[Extracted records]
..........
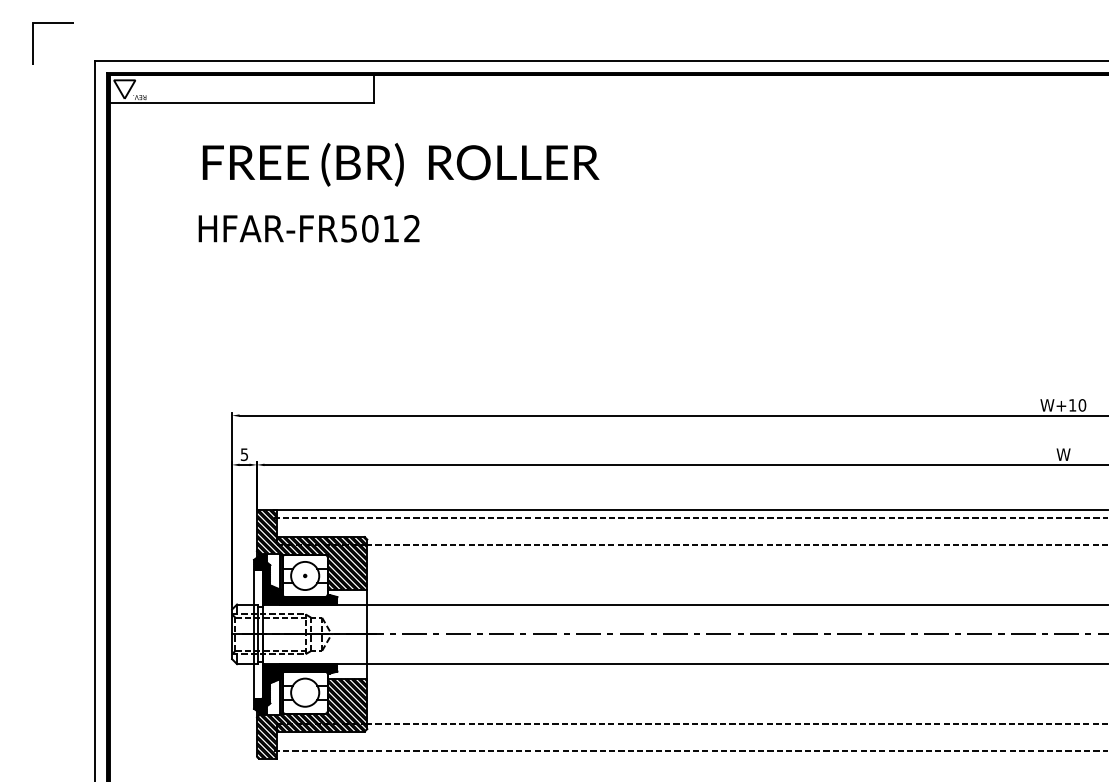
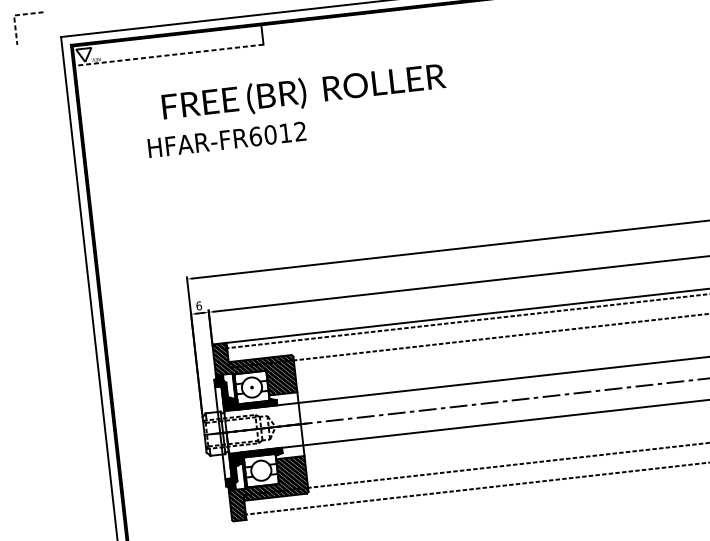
line: (33, 23) -> (14, 15), solid -> dashed
line: (241, 102) -> (168, 55), solid -> dashed
text: (400, 164) -> (303, 92), moved
text: (349, 228) -> (255, 136), HFAR-FR5012 -> HFAR-FR6012
text: (244, 454) -> (199, 305), 5 -> 6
..........
§ **WHAT THIS TASK INVOLVES**: Beginning at the line that contains "text: (400, 164) -> (303, 92), moved" and ending at the last line above, copy each line without any change.

§ **EXERCISE SOLUTION**:
text: (400, 164) -> (303, 92), moved
text: (349, 228) -> (255, 136), HFAR-FR5012 -> HFAR-FR6012
text: (244, 454) -> (199, 305), 5 -> 6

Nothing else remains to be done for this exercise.